Please update the records starting with the line with "Celovečerní dokument" and going on through the line with "Besuch Waldschule": replace "Warenkorb" with "Einkaufswagen" and keep everything else unchanged. Give back only those lines, without the pictures.

____________________

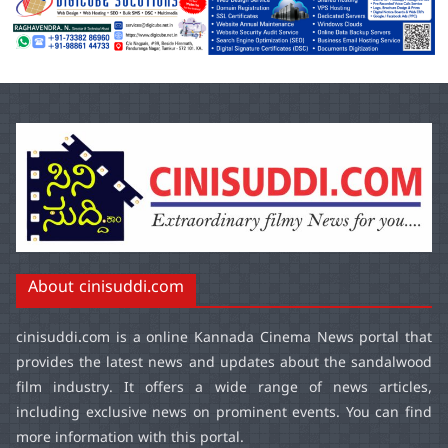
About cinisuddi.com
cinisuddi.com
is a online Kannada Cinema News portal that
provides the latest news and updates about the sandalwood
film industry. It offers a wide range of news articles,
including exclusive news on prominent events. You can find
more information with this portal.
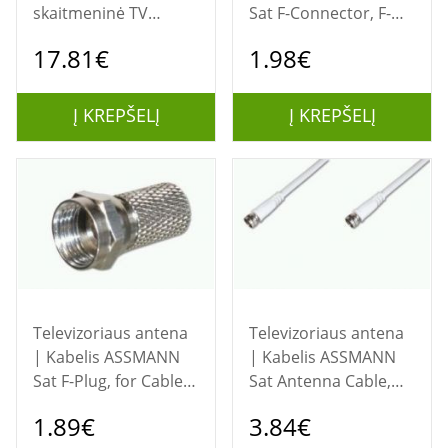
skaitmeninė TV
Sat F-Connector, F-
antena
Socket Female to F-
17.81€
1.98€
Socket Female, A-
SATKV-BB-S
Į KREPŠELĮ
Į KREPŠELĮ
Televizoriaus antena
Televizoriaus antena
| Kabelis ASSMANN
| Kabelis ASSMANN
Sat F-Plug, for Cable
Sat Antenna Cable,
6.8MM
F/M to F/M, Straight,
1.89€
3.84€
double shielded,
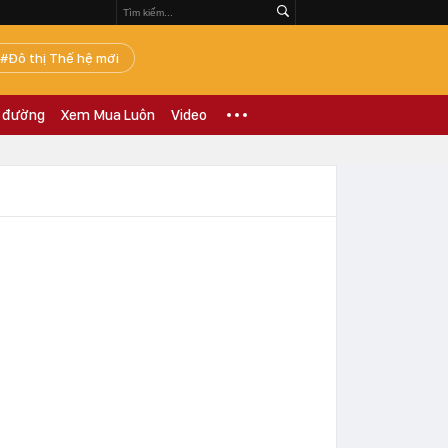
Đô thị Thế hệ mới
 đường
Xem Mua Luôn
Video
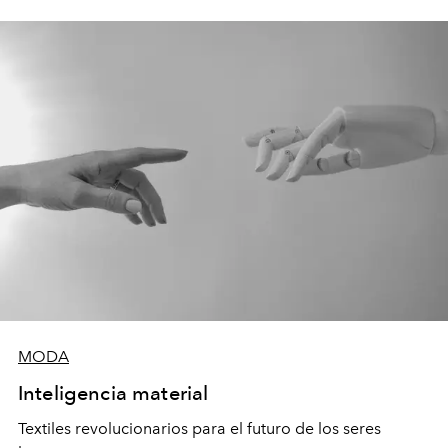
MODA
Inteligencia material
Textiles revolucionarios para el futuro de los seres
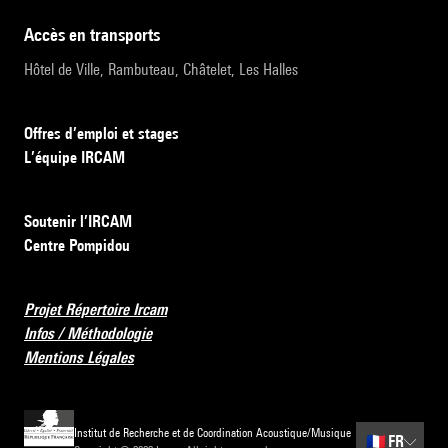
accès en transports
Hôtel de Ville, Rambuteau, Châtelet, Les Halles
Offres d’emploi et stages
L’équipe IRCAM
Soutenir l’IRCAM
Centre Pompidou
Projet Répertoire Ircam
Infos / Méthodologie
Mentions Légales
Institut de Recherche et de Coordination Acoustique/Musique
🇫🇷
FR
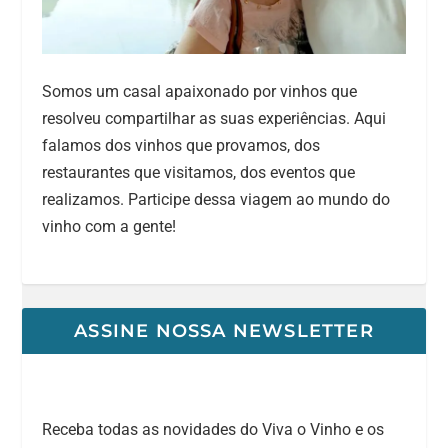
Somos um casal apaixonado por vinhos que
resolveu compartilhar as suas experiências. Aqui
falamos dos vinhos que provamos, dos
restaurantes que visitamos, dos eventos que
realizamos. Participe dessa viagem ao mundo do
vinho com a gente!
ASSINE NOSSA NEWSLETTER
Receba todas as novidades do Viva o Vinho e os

____________________

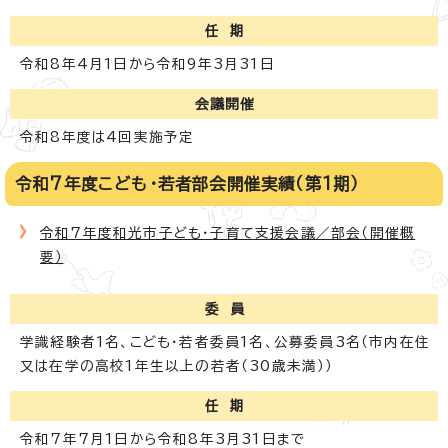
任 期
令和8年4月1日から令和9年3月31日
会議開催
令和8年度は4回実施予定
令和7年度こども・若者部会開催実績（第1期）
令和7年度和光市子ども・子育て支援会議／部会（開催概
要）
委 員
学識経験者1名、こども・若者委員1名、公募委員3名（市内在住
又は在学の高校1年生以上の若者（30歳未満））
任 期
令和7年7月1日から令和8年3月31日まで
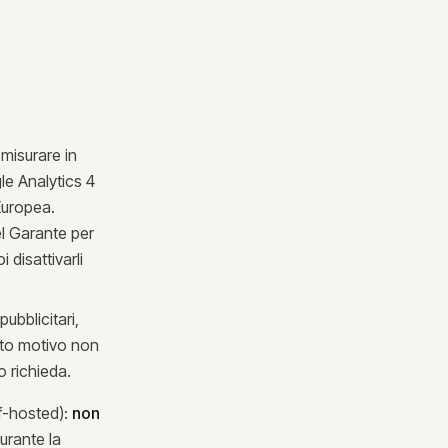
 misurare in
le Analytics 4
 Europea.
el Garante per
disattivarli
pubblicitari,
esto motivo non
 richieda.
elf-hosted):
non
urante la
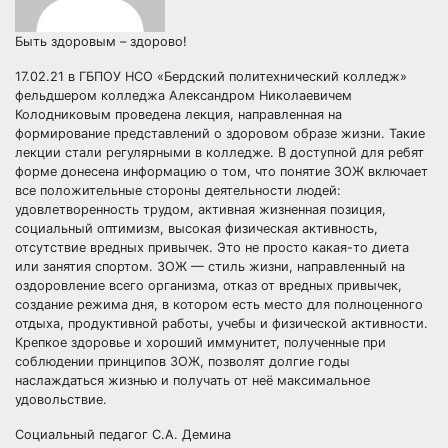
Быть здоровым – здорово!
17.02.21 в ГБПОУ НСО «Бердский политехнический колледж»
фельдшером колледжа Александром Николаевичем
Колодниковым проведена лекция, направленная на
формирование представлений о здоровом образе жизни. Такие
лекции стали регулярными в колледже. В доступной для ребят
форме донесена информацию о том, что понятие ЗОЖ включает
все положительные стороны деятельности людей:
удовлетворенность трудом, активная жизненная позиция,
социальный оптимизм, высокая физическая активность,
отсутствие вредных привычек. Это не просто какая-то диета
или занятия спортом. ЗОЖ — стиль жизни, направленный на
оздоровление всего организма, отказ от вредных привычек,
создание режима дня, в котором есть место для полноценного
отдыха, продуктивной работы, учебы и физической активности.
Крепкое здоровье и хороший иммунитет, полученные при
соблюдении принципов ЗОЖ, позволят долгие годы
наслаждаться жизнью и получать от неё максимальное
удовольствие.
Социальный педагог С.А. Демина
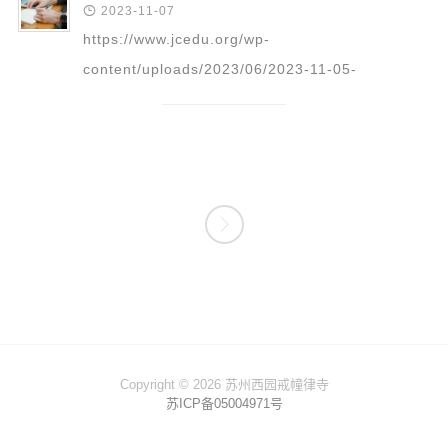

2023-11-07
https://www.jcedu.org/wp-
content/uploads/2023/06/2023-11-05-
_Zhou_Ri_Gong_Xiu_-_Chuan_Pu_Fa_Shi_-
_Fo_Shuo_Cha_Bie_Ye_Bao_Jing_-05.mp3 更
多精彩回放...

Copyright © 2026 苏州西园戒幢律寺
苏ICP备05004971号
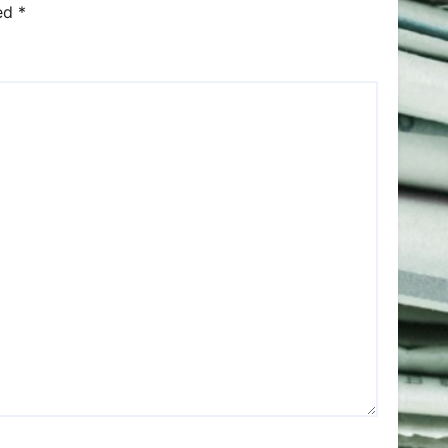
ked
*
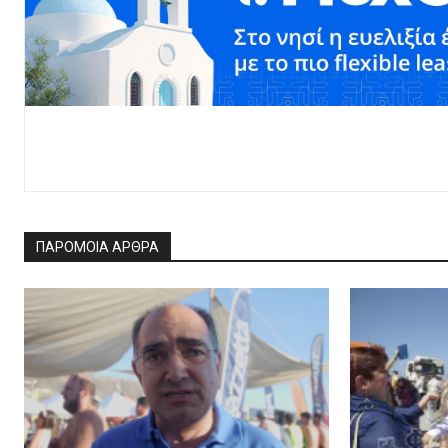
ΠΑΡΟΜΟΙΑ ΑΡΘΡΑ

____________________

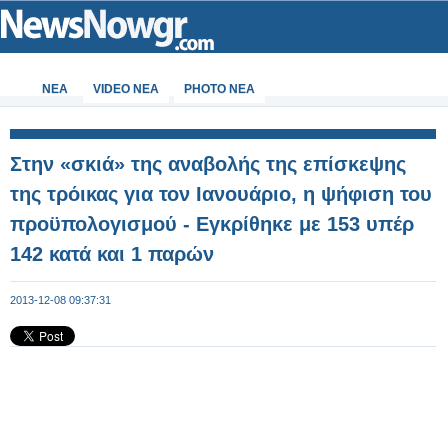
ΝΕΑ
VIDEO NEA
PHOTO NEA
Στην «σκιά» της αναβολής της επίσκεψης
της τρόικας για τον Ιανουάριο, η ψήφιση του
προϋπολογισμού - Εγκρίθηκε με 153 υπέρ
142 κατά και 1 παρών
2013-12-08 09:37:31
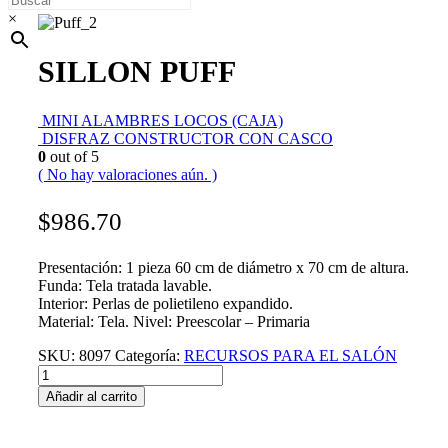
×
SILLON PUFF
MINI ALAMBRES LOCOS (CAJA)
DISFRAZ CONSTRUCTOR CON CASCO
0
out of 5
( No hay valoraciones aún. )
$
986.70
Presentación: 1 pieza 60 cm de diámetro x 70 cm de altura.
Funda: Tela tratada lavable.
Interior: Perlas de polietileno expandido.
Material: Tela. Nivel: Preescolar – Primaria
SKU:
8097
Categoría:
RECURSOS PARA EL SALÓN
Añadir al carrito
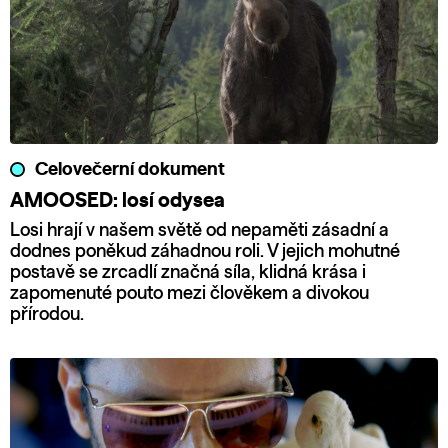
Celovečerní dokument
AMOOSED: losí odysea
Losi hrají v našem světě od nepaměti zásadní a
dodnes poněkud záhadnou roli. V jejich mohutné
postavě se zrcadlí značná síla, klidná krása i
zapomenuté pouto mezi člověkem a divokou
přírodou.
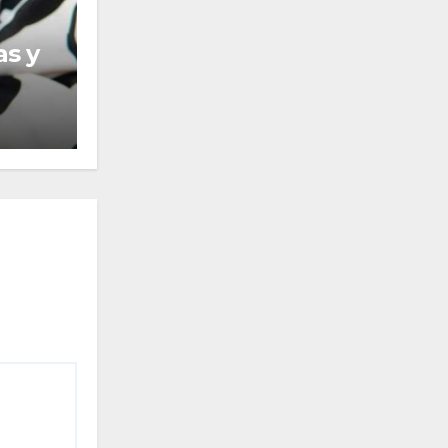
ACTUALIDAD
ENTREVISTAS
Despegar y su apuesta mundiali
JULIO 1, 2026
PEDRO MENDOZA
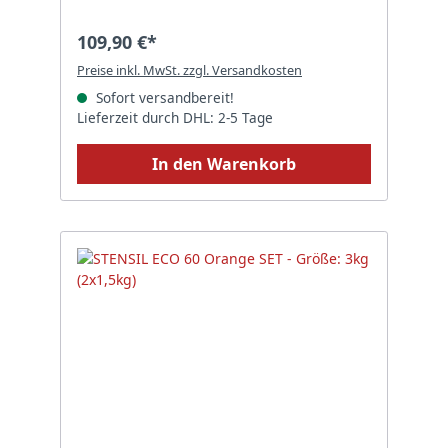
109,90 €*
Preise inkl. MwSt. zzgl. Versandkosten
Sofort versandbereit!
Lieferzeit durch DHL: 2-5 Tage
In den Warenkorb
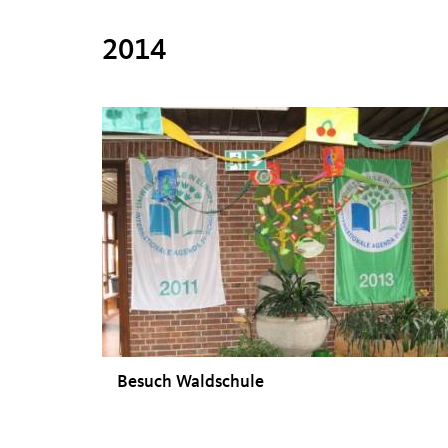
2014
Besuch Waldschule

____________________

### THE COMPLETED TASK
Celovečerní dokument
AMOOSED: losí odysea
Losi hrají v našem světě od nepaměti zásadní a
dodnes poněkud záhadnou roli. V jejich mohutné
postavě se zrcadlí značná síla, klidná krása i
zapomenuté pouto mezi člověkem a divokou
přírodou.
ACTUALIDAD
ENTREVISTAS
Despegar y su apuesta mundiali
JULIO 1, 2026
PEDRO MENDOZA
109,90 €*
Preise inkl. MwSt. zzgl. Versandkosten
Sofort versandbereit!
Lieferzeit durch DHL: 2-5 Tage
In den Einkaufswagen
2014
Besuch Waldschule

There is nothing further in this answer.